Alors, c'est décevant, c'est dangereux de
tenter de le justifier, c'est dangereux de tenter de laisser croire qu'il n'y a
rien, il n'y a aucun fil attaché. J'apprends que, quand même, l'entreprise de
M. Rizzuto bénéficie d'un contrat relativement particulier avec la STM,
dont la direction a été nommée par nul autre que Denis Coderre. Si Denis
Coderre avait gardé l'ancienne direction de la STM, on aurait pu croire qu'on
peut passer par-dessus ça sans y regarder, mais malheureusement il y a d'importants
éléments dans tout ça qui me font encore penser que le meilleur choix pour les
Montréalais, c'est un parti intègre comme Projet Montréal, que j'appuie
d'ailleurs, dont je suis membre.
M. Croteau (Martin) :
Mais les villes sont une créature du gouvernement du Québec. Quelle réponse
est-ce que la situation de M. Coderre appelle de la part du gouvernement
Couillard, selon vous?
M. Khadir
: Écoutez,
il y a des mécanismes à l'intérieur même de la ville de Montréal, dont
l'inspecteur... j'ai oublié le nom... pas le...
Une voix
: L'inspecteur
général.
M. Khadir
:
L'inspecteur général, n'est-ce pas, la fonction d'enquêteur qu'on a créée pour
enquêter tout ça. Donc, l'inspecteur général doit se pencher sur ce dossier-là.
Bon, ça, c'est une dimension.
Il y a bien sûr des dimensions qui
relèvent de la déclaration, par exemple, en regard de l'impôt fédéral et
provincial. Est-ce que M. Coderre l'a fait? S'il ne l'a pas fait, bien,
qu'il se dépêche de le faire. Il y a des graves manquements à l'éthique, mais
je crois que, quand on entend M. Couillard, quand on entend M. Coderre,
quand on entendait, dans le passé, rappelez-vous, tous les ministres libéraux,
y compris M. Charest, ils n'ont pas une bonne compréhension des questions
qui relèvent de la moralité dans l'exercice de la fonction publique.
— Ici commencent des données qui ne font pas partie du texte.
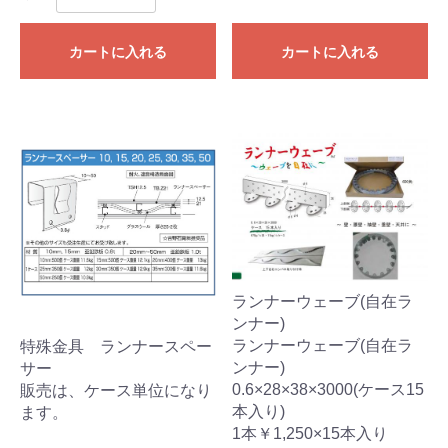
カートに入れる
カートに入れる
ランナーウェーブ(自在ラ
ンナー)
ランナーウェーブ(自在ラ
特殊金具 ランナースペー
ンナー)
サー
0.6×28×38×3000(ケース15
販売は、ケース単位になり
本入り)
ます。
1本￥1,250×15本入り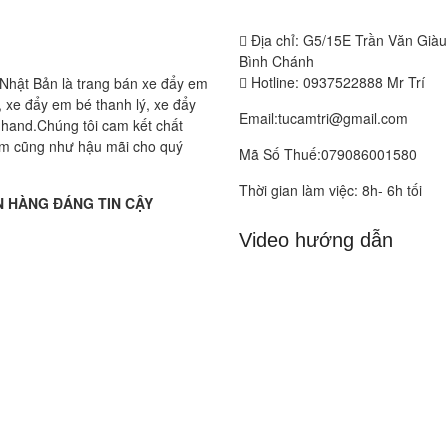
Địa chỉ: G5/15E Trần Văn Già
Bình Chánh
Hotline: 0937522888 Mr Trí
Nhật Bản là trang bán xe đẩy em
 xe đẩy em bé thanh lý, xe đẩy
Email:tucamtri@gmail.com
hand.Chúng tôi cam kết chất
m cũng như hậu mãi cho quý
Mã Số Thuế:079086001580
Thời gian làm việc: 8h- 6h tối
 HÀNG ĐÁNG TIN CẬY
Video hướng dẫn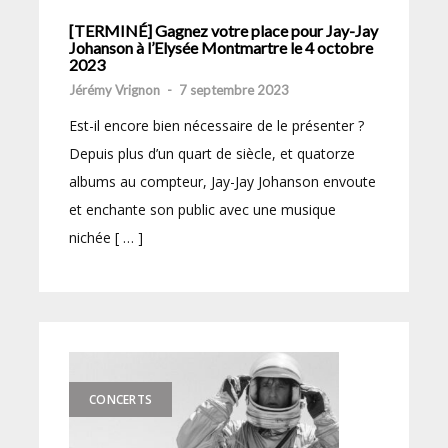
[TERMINÉ] Gagnez votre place pour Jay-Jay
Johanson à l’Elysée Montmartre le 4 octobre
2023
Jérémy Vrignon
-
7 septembre 2023
Est-il encore bien nécessaire de le présenter ?
Depuis plus d’un quart de siècle, et quatorze
albums au compteur, Jay-Jay Johanson envoute
et enchante son public avec une musique
nichée [ … ]
CONCERTS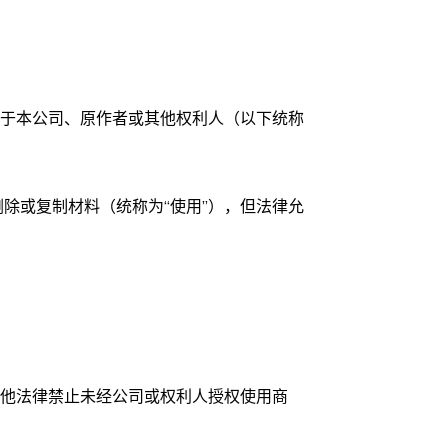
属于本公司、原作者或其他权利人（以下统称
除或复制材料（统称为“使用”），但法律允
其他法律禁止未经公司或权利人授权使用商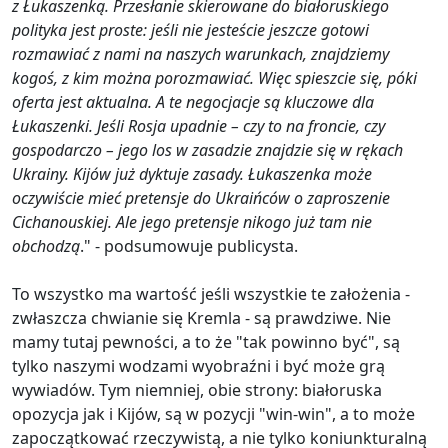
z Łukaszenką. Przesłanie skierowane do białoruskiego
polityka jest proste: jeśli nie jesteście jeszcze gotowi
rozmawiać z nami na naszych warunkach, znajdziemy
kogoś, z kim można porozmawiać. Więc spieszcie się, póki
oferta jest aktualna. A te negocjacje są kluczowe dla
Łukaszenki. Jeśli Rosja upadnie – czy to na froncie, czy
gospodarczo – jego los w zasadzie znajdzie się w rękach
Ukrainy. Kijów już dyktuje zasady. Łukaszenka może
oczywiście mieć pretensje do Ukraińców o zaproszenie
Cichanouskiej. Ale jego pretensje nikogo już tam nie
obchodzą
." - podsumowuje publicysta.
To wszystko ma wartość jeśli wszystkie te założenia -
zwłaszcza chwianie się Kremla - są prawdziwe. Nie
mamy tutaj pewności, a to że "tak powinno być", są
tylko naszymi wodzami wyobraźni i być może grą
wywiadów. Tym niemniej, obie strony: białoruska
opozycja jak i Kijów, są w pozycji "win-win", a to może
zapoczątkować rzeczywistą, a nie tylko koniunkturalną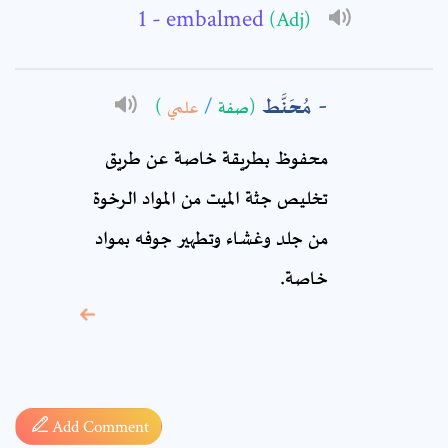
- embalmed
(Adj)
Comment: *
مُحَنَّط
)
علمي
/
(صفة
محفوظ بطريقة خاصة عن طريق
تخليص جثة الميت من المواد الرخوة
من جلد وغشاء وتطهير جوفه بمواد
خاصة.
* sign, it means are
required fields
Add Comment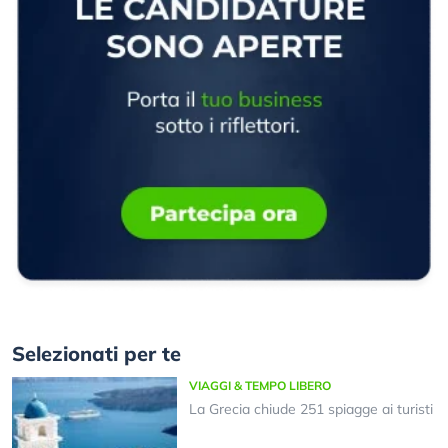
Selezionati per te
VIAGGI & TEMPO LIBERO
La Grecia chiude 251 spiagge ai turisti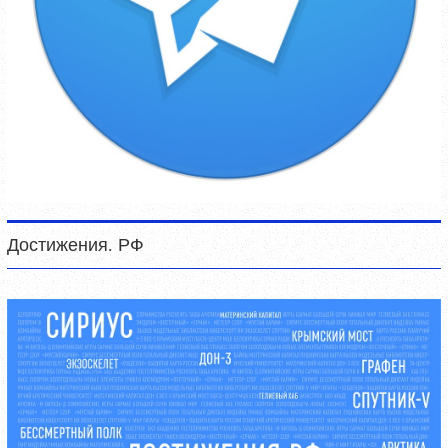
Достижения. РФ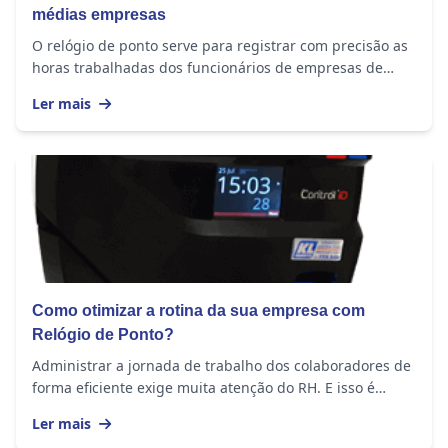
médias empresas
O relógio de ponto serve para registrar com precisão as
horas trabalhadas dos funcionários de empresas de
todos os tamanhos. O equipamento...
Ler mais
Como otimizar a rotina da sua empresa com
Relógio de Ponto?
Administrar a jornada de trabalho dos colaboradores de
forma eficiente exige muita atenção do RH. E isso é
importante em empresas de todos os portes,...
Ler mais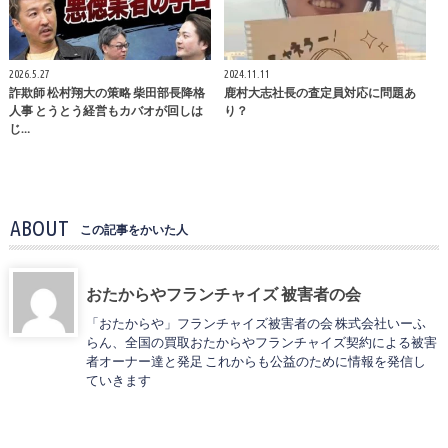
2026.5.27
2024.11.11
詐欺師 松村翔大の策略 柴田部長降格
鹿村大志社長の査定員対応に問題あ
人事 とうとう経営もカバオが回しは
り？
じ…
ABOUT
この記事をかいた人
おたからやフランチャイズ 被害者の会
「おたからや」フランチャイズ被害者の会 株式会社いーふ
らん、全国の買取おたからやフランチャイズ契約による被害
者オーナー達と発足 これからも公益のために情報を発信し
ていきます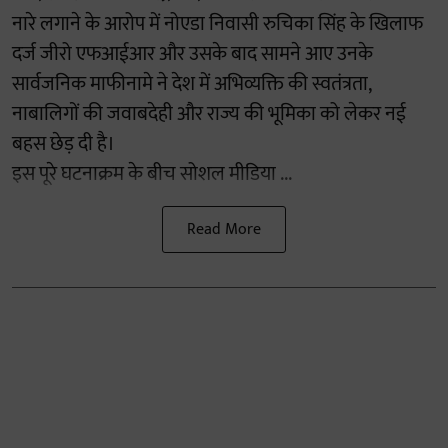
नारे लगाने के आरोप में नोएडा निवासी रुचिका सिंह के खिलाफ
दर्ज जीरो एफआईआर और उसके बाद सामने आए उनके
सार्वजनिक माफीनामे ने देश में अभिव्यक्ति की स्वतंत्रता,
नाबालिगों की जवाबदेही और राज्य की भूमिका को लेकर नई
बहस छेड़ दी है।
इस पूरे घटनाक्रम के बीच सोशल मीडिया ...
Read More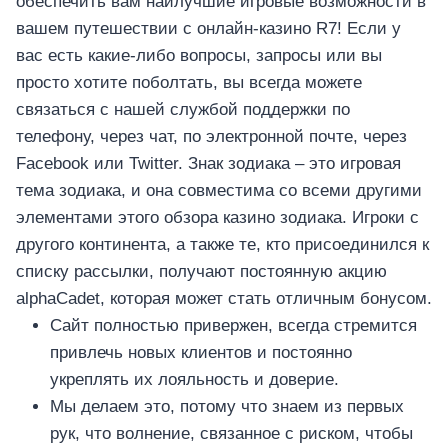
обеспечить вам наилучшие игровые возможности в
вашем путешествии с онлайн-казино R7! Если у
вас есть какие-либо вопросы, запросы или вы
просто хотите поболтать, вы всегда можете
связаться с нашей службой поддержки по
телефону, через чат, по электронной почте, через
Facebook или Twitter. Знак зодиака – это игровая
тема зодиака, и она совместима со всеми другими
элементами этого обзора казино зодиака. Игроки с
другого континента, а также те, кто присоединился к
списку рассылки, получают постоянную акцию
alphaCadet, которая может стать отличным бонусом.
Сайт полностью привержен, всегда стремится
привлечь новых клиентов и постоянно
укреплять их лояльность и доверие.
Мы делаем это, потому что знаем из первых
рук, что волнение, связанное с риском, чтобы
Ils n'ont
pas une compréhension de l'importance d'ériger une cloison entre le pouvoir de
l'argent et les fonctions qu'ils occupent. Et cette faiblesse-là se traduit par
toutes sortes d'erreurs, dont la terrible erreur qu'a commise M. Coderre
en acceptant ce chèque d'abord, en acceptant, ensuite en ne le déclarant pas,
ensuite en tentant de le nier, donc une série de choses. Puis je pense que M. Coderre,
probablement, au moment où il a accepté ça, il ne pensait pas que ça
l'engageait à quoi que ce soit. Mais c'est là le problème des libéraux, c'est
là le problème des politiciens traditionnels, ils n'ont pas une compréhension
des règles de déontologie et d'éthique politique. Merci.